WORK REQUIRED: Up to and including the line bearing "right hip: (672, 779)", output every line of the entries exactly as written, starting from the first; pictures stay out.

INFORMATION GIVEN:
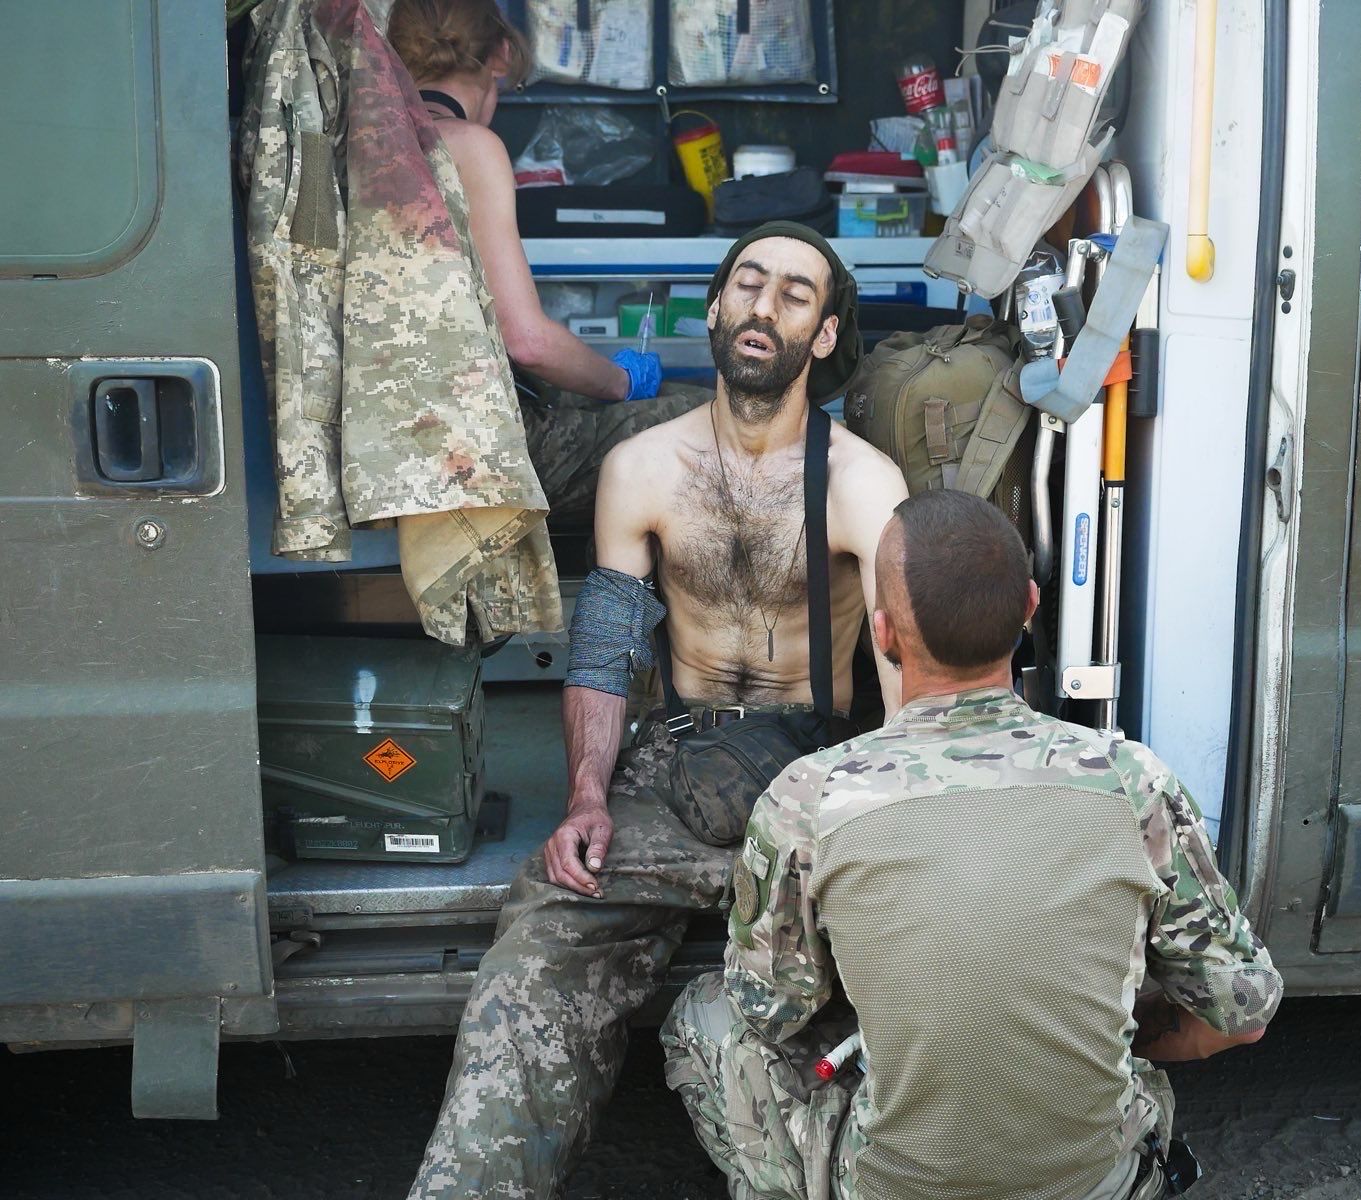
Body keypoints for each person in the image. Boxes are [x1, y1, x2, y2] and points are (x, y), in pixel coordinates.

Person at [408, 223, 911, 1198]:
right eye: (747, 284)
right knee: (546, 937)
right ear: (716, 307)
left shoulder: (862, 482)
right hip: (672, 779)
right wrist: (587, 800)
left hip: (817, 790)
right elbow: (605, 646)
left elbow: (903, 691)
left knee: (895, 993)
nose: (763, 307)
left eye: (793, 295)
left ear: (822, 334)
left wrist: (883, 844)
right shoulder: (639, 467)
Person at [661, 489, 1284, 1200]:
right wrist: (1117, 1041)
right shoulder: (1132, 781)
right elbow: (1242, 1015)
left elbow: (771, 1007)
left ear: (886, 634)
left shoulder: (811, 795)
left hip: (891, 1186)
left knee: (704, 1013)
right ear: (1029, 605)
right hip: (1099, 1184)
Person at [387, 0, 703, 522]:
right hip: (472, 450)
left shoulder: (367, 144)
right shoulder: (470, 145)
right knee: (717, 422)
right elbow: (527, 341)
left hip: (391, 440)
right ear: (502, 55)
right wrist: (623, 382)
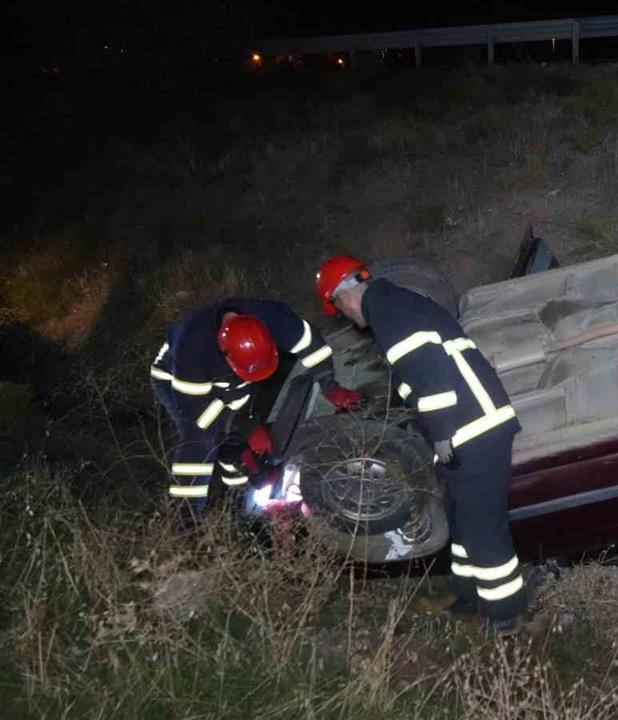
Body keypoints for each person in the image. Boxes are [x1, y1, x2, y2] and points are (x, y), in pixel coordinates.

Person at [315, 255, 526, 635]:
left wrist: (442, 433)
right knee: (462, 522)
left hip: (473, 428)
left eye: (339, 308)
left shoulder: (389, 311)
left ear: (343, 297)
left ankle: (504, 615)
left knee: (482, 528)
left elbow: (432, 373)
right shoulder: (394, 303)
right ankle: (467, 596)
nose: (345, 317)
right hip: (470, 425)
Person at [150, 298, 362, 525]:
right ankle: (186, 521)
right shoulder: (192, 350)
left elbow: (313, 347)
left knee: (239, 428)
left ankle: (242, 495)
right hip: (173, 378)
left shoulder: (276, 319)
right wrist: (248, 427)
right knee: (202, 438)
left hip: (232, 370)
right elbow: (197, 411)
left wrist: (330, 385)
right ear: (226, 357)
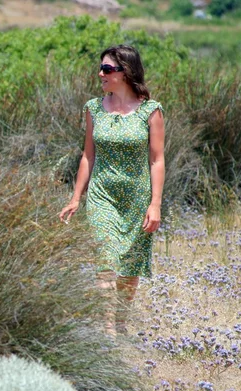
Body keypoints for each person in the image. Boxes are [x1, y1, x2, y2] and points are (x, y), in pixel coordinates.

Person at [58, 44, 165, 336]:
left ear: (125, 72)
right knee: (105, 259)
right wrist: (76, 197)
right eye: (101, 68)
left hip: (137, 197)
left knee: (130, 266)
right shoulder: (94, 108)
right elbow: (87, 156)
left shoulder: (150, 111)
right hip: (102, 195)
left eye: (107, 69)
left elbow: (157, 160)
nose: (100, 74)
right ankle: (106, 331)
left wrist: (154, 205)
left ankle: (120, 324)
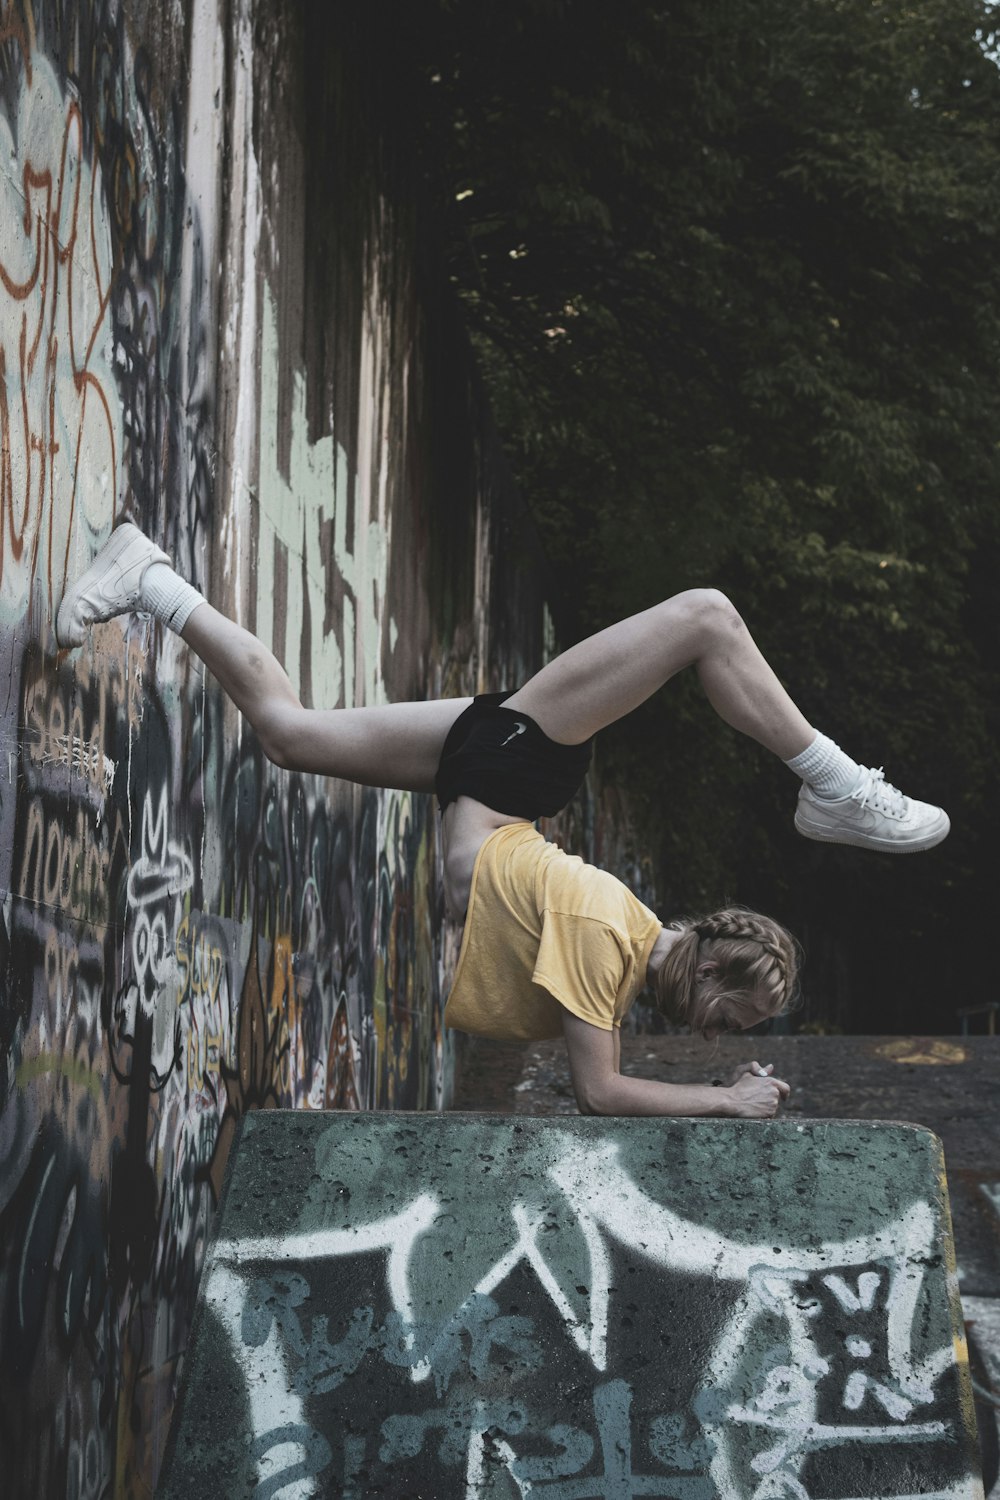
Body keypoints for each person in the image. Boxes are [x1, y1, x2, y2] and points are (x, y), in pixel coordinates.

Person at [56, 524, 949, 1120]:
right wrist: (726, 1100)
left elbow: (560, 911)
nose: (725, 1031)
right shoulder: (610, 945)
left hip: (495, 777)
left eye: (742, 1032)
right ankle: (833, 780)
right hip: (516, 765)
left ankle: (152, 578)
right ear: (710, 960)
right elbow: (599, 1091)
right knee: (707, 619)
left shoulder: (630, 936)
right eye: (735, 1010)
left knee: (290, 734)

WORKED SOLUTION:
Body keypoints for each person in the image. Boxes are [x1, y1, x2, y2] and points are (x, y), in pixel coordinates.

Person at [408, 223, 911, 1198]:
right eye: (747, 284)
right knee: (546, 937)
right ear: (716, 307)
left shoulder: (862, 482)
right hip: (672, 779)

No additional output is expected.